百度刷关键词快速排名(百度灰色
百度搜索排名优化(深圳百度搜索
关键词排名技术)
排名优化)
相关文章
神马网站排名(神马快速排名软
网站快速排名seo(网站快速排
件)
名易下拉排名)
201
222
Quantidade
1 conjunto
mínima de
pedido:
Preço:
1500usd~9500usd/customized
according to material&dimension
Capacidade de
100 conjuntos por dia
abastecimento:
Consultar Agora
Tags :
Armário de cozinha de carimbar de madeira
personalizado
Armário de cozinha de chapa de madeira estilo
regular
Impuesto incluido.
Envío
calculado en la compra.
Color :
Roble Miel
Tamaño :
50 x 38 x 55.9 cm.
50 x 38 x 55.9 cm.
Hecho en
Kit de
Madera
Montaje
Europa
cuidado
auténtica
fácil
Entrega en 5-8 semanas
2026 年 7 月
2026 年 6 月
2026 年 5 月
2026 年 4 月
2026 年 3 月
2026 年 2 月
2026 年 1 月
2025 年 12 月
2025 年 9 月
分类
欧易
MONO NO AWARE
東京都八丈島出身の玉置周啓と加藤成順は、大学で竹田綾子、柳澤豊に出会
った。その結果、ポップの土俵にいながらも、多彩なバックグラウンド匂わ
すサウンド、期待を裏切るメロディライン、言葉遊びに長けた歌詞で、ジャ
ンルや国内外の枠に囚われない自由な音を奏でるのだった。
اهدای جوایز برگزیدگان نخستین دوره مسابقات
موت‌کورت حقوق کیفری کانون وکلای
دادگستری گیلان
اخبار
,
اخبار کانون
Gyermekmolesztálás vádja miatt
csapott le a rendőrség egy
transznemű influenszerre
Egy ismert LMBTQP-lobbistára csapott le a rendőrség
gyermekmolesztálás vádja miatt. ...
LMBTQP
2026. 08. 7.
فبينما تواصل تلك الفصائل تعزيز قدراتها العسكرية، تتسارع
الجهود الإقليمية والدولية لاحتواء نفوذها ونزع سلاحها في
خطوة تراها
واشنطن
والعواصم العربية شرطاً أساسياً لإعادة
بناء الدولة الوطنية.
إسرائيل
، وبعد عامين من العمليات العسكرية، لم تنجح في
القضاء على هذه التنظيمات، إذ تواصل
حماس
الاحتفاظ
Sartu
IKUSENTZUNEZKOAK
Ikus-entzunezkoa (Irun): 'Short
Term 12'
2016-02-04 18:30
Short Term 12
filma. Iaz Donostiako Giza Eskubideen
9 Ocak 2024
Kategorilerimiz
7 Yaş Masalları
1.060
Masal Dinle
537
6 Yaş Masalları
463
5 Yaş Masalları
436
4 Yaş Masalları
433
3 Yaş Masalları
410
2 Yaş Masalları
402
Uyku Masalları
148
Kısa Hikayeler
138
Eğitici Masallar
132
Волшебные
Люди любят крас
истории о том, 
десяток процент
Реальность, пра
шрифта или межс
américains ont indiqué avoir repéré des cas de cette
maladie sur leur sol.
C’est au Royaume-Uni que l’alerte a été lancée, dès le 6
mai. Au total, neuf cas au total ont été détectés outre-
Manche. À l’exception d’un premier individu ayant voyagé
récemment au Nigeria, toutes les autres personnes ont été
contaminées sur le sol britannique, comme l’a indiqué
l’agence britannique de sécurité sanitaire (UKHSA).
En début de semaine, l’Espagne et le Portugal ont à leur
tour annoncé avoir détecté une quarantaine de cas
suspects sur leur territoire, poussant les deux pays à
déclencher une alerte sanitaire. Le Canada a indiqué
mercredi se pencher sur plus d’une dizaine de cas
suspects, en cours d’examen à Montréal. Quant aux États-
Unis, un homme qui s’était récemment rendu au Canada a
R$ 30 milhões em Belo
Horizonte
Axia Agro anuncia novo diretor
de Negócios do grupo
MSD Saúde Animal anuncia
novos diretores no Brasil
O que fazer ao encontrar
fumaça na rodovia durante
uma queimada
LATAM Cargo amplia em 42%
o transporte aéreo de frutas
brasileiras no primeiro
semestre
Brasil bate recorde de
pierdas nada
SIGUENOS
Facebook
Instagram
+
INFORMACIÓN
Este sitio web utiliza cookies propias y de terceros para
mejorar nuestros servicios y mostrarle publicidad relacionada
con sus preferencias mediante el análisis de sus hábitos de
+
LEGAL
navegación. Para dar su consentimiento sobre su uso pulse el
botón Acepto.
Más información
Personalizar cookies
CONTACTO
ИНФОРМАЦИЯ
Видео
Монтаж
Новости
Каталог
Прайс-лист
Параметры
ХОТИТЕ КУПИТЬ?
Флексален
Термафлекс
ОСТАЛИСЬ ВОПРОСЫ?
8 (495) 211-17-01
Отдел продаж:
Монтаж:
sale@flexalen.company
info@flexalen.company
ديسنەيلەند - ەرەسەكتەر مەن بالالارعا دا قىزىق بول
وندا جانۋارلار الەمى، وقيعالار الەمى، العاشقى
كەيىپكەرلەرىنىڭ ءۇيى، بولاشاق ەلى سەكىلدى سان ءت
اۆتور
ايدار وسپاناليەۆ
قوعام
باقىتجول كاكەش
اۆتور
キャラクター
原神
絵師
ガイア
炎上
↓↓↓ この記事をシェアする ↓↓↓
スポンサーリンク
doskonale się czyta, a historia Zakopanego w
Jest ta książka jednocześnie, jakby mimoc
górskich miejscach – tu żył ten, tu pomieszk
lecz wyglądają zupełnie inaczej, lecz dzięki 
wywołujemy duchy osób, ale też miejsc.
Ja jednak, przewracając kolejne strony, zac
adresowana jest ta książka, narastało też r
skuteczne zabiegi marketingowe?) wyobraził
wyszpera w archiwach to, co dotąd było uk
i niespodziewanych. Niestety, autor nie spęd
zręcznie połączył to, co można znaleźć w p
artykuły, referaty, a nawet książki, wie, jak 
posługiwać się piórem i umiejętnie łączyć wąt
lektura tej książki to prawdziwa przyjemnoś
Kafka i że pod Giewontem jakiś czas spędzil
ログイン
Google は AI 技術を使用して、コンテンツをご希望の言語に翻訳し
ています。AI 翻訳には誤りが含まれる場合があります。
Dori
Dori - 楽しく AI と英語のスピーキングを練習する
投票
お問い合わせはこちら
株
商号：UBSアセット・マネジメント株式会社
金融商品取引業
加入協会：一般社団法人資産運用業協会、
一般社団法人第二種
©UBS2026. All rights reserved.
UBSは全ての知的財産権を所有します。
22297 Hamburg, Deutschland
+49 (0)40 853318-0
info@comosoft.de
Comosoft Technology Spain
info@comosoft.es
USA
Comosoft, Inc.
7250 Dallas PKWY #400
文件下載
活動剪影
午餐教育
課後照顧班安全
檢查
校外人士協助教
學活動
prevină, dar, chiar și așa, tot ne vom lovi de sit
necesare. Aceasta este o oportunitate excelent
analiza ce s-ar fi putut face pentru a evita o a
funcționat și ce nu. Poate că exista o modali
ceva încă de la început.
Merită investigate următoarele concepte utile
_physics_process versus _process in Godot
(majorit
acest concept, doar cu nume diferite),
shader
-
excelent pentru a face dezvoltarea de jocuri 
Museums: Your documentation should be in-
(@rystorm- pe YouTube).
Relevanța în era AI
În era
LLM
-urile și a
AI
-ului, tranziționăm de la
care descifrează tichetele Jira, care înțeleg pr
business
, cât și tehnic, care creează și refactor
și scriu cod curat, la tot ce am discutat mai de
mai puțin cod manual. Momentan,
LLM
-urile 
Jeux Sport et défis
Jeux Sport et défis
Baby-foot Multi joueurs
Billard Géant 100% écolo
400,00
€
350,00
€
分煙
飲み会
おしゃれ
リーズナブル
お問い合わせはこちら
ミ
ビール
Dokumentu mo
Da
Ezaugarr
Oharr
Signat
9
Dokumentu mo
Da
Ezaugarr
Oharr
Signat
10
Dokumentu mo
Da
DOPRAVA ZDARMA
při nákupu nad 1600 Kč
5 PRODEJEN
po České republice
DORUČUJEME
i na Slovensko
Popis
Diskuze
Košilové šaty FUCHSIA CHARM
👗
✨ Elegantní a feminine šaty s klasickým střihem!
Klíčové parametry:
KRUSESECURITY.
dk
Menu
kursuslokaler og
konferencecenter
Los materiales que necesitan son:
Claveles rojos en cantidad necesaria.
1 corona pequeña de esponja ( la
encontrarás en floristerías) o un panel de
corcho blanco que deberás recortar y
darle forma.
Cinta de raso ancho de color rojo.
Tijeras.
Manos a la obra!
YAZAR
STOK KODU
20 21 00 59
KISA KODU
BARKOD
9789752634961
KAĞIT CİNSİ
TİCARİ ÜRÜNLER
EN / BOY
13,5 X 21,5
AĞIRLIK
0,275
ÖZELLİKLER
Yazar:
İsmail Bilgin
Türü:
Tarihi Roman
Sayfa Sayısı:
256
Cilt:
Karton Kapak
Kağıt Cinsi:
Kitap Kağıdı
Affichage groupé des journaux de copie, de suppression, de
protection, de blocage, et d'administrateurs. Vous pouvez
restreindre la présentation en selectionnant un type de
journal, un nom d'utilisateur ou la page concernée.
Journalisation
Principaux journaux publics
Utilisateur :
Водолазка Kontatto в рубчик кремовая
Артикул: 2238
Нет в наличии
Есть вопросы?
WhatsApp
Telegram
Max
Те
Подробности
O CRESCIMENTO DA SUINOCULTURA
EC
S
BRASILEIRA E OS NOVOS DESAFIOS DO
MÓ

######

» Exercise brief:
Scan the records above, count the lines with "cozinha" in them, and give only the number.

» Task result:
2